Joseph H. Gay, Jr., Assistant U.S. Attorney, U.S. Attorney's Office Western District Of Texas, San Antonio, TX, for Plaintiff-Appellee.

Daniel Vela, Vela Del Fierro, San Antonio, TX, for Defendant-Appellant.

Appeal from the United States District Court for the Western District of Texas, USDC No. 2:05-CR-206-ALL.

Before DeMOSS, STEWART and PRADO, Circuit Judges.


Juan Arnulfo Vasquez-Munoz (Vasquez) appeals the 121-month sentence imposed following his plea of guilty to possession of 500 grams or more of methamphetamine with intent to distribute, a violation of 21 U.S.C. § 841(a)(1).

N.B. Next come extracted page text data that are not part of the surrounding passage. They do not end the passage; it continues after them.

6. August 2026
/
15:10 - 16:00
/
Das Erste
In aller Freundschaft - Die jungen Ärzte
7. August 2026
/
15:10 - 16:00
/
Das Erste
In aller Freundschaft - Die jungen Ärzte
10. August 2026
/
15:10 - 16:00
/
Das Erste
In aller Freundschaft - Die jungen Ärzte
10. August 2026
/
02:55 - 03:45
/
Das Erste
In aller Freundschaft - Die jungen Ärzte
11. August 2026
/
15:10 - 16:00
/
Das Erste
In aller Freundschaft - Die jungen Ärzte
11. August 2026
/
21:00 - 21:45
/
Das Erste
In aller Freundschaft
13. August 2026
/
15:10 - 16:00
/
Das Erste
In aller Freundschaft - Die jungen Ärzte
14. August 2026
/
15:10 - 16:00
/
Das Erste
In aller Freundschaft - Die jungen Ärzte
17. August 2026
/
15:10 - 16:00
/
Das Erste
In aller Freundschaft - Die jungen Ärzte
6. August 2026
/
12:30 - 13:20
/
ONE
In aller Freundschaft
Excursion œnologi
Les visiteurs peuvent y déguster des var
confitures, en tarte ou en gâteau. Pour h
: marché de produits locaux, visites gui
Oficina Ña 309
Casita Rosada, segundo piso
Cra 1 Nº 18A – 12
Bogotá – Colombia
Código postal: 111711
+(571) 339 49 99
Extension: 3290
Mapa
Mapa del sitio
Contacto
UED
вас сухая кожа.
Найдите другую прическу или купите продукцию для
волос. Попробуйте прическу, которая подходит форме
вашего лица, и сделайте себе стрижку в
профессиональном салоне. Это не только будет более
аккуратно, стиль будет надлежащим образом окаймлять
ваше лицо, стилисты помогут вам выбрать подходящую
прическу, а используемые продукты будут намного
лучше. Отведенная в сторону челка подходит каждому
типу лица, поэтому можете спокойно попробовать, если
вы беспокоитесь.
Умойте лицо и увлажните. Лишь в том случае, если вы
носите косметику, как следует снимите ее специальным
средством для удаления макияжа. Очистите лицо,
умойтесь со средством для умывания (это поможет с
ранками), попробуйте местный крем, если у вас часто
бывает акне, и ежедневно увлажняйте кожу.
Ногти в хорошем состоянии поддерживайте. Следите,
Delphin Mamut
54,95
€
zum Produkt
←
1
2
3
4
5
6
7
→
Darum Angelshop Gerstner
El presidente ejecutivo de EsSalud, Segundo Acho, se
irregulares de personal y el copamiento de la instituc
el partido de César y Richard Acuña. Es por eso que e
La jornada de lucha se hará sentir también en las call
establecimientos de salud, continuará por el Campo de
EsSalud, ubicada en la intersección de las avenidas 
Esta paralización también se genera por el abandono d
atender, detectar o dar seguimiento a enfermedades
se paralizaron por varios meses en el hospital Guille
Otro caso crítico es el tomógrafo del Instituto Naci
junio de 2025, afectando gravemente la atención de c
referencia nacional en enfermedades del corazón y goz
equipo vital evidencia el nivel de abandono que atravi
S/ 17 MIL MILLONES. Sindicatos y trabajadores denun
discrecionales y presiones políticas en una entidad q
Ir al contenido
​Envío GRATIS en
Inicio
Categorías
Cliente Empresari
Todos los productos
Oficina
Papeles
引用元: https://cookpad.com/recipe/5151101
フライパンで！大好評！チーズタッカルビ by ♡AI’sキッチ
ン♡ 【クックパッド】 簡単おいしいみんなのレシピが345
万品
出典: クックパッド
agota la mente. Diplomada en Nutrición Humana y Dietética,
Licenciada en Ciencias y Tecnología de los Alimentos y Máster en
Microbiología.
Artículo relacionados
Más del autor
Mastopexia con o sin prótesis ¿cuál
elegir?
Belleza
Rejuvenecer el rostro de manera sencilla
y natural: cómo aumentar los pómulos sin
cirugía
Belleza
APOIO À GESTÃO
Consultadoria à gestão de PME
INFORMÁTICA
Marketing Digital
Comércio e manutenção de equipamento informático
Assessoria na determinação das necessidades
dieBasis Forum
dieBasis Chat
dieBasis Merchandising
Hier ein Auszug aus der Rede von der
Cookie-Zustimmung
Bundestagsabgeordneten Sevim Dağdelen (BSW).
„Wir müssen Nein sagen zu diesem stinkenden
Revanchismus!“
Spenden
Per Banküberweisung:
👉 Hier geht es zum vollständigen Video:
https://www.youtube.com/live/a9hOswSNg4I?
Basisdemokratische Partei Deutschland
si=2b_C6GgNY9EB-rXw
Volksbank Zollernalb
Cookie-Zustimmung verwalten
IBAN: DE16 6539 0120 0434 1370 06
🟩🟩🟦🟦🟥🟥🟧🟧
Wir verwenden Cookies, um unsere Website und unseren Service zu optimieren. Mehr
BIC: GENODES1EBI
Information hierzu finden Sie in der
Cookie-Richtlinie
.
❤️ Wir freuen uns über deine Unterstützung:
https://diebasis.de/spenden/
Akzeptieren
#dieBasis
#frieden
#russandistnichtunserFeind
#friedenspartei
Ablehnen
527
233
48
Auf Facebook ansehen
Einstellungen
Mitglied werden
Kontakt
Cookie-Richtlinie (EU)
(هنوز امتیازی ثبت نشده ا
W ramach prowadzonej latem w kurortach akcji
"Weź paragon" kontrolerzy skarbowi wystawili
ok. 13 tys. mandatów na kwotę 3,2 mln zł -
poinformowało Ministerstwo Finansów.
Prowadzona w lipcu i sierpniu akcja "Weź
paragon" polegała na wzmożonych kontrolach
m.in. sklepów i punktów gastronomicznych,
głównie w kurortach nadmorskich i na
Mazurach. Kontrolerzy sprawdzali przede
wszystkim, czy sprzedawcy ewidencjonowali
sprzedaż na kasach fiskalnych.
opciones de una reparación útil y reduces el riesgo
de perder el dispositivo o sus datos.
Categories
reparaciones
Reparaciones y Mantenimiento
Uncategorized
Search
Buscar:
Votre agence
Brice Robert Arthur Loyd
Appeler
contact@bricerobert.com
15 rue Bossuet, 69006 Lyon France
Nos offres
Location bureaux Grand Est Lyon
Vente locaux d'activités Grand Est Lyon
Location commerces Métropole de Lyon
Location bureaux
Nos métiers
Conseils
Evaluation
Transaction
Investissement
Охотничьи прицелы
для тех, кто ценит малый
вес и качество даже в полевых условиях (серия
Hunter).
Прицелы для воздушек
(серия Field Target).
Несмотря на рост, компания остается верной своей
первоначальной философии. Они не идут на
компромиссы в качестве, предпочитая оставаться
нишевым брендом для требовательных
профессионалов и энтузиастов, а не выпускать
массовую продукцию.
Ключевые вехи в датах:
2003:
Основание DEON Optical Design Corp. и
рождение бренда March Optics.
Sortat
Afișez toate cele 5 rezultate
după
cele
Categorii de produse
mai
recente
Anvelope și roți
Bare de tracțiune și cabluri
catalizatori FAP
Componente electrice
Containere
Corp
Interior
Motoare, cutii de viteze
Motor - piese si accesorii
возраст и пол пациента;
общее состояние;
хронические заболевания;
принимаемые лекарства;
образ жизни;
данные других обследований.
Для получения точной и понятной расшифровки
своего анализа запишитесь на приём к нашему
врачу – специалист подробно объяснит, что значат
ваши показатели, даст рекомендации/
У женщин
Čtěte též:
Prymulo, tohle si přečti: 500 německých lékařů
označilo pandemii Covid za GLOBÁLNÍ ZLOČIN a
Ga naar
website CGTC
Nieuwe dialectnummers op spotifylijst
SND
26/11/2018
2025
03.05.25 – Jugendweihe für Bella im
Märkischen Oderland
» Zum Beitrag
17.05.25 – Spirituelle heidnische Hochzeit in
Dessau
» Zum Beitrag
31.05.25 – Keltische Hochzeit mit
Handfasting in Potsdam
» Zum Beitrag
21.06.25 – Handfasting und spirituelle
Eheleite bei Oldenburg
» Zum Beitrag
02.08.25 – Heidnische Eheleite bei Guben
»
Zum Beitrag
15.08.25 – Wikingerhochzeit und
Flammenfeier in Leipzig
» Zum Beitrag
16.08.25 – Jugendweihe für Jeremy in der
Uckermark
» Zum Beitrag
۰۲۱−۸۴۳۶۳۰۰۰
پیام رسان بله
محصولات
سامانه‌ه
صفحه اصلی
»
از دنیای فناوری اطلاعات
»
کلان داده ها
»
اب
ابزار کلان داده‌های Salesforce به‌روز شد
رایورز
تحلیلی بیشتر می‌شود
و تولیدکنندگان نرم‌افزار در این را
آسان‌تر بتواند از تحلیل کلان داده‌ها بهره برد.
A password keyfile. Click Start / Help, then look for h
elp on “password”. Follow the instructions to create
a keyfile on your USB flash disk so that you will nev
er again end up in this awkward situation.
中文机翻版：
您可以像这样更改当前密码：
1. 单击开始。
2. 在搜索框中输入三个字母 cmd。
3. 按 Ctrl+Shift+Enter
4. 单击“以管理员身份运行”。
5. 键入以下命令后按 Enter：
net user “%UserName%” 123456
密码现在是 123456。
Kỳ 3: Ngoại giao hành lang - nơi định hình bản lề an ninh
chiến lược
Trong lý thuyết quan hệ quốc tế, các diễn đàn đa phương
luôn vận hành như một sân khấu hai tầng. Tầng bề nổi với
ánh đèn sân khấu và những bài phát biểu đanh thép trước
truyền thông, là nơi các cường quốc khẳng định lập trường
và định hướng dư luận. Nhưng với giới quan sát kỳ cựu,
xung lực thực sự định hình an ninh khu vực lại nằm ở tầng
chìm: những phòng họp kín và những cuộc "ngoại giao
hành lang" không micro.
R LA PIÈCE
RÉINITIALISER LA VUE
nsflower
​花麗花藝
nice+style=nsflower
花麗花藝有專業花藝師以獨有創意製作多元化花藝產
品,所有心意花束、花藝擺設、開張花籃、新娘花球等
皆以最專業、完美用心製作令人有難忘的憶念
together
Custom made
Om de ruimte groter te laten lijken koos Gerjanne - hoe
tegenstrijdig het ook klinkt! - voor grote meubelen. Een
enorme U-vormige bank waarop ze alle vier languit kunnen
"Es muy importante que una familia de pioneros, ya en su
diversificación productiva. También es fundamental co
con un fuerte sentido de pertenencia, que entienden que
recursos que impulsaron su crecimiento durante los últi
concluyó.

Vasquez challenges the imposition of a two-level enhancement for importation of methamphetamine pursuant to U.S.S.G. § 2D1.1(b)(4), asserting, inter alia, that § 2D1.1(b)(4) requires proof of knowledge of importation; that the district court erred by failing to consider his knowledge; and that the evidence was insufficient to support a finding of knowledge. In the district court, however, Vasquez argued only that importation must be alleged and proven in light of United States v. Booker, 543 U.S. 220, 125 S.Ct. 738, 160 L.Ed.2d 621 (2005). Because Vasquez did not object to the enhancement on the ground he now raises on appeal, we review for plain error. See United States v. Garcia-Mendez, 420 F.3d 454, 456 (5th Cir. 2005), cert. denied, 546 U.S. 1199, 126 S.Ct. 1398, 164 L.Ed.2d 100 (2006). Under that standard, Vasquez must demonstrate (1) error, (2) that is plain, i.e., clear or obvious, and (3) that affected his substantial rights. See United States v. Garza-Lopez, 410 F.3d 268, 272 (5th Cir. 2005). Even if all three conditions are met, this court may exercise its discretion to correct the error only if the error "seriously affects the fairness, integrity, or public reputation of judicial proceedings." Id. (internal quotation marks and citation omitted).

The unrebutted information in the presentence report reflected that Vasquez admitted in a post-arrest statement and during his presentence interview that he agreed to transport drugs from Mexico to Dallas and that he drove the delivery car with drugs from Mexico to the United States. Accordingly, even if knowledge is a required element of a § 2D1.1(b)(4) enhancement, the evidence amply supported the imposition of the enhancement. There was no error, plain or otherwise.

The judgment of the district court is AFFIRMED.